Exercise instructions:
Reproduce everything from the start of the entries down to and including the line containing "collection date: 1942-04-19", character for character. Omit the pictures.

Extracted entries:
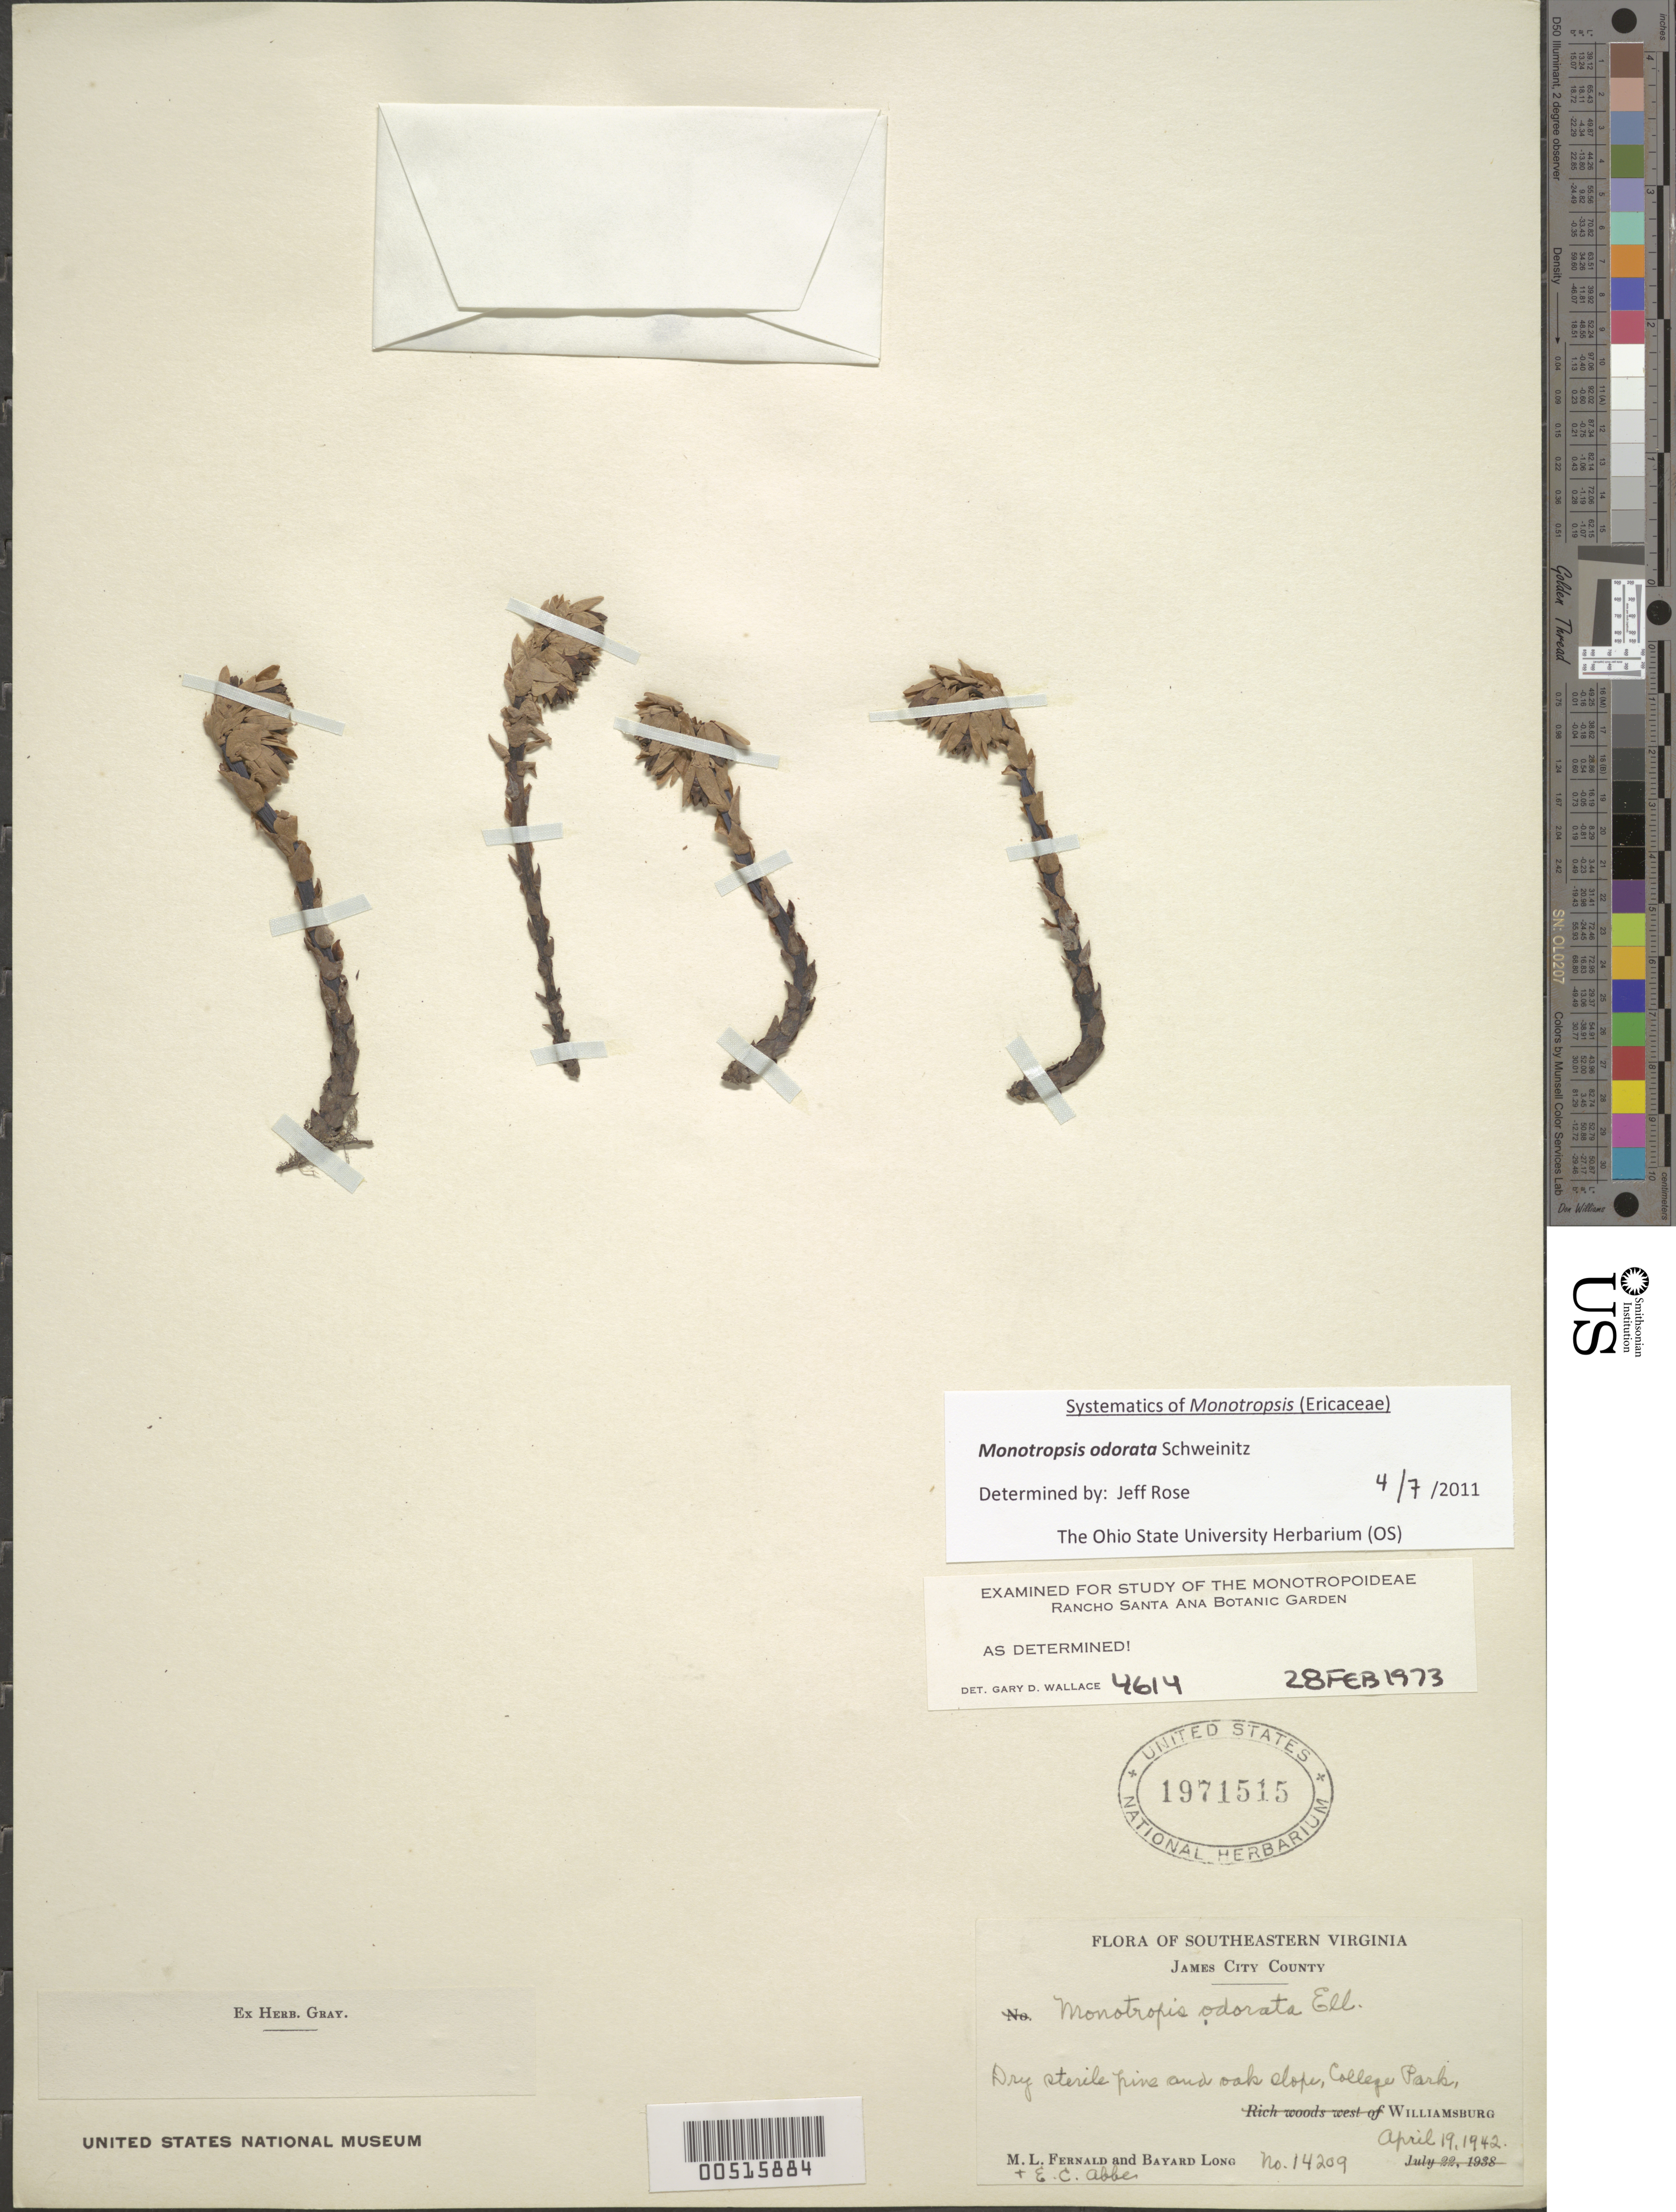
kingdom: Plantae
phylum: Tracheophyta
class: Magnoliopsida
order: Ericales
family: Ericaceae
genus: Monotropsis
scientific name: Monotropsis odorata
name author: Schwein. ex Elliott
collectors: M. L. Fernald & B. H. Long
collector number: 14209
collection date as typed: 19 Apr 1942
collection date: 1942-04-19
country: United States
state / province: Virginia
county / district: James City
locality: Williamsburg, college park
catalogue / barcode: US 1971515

Expected answer:
kingdom: Plantae
phylum: Tracheophyta
class: Magnoliopsida
order: Ericales
family: Ericaceae
genus: Monotropsis
scientific name: Monotropsis odorata
name author: Schwein. ex Elliott
collectors: M. L. Fernald & B. H. Long
collector number: 14209
collection date as typed: 19 Apr 1942
collection date: 1942-04-19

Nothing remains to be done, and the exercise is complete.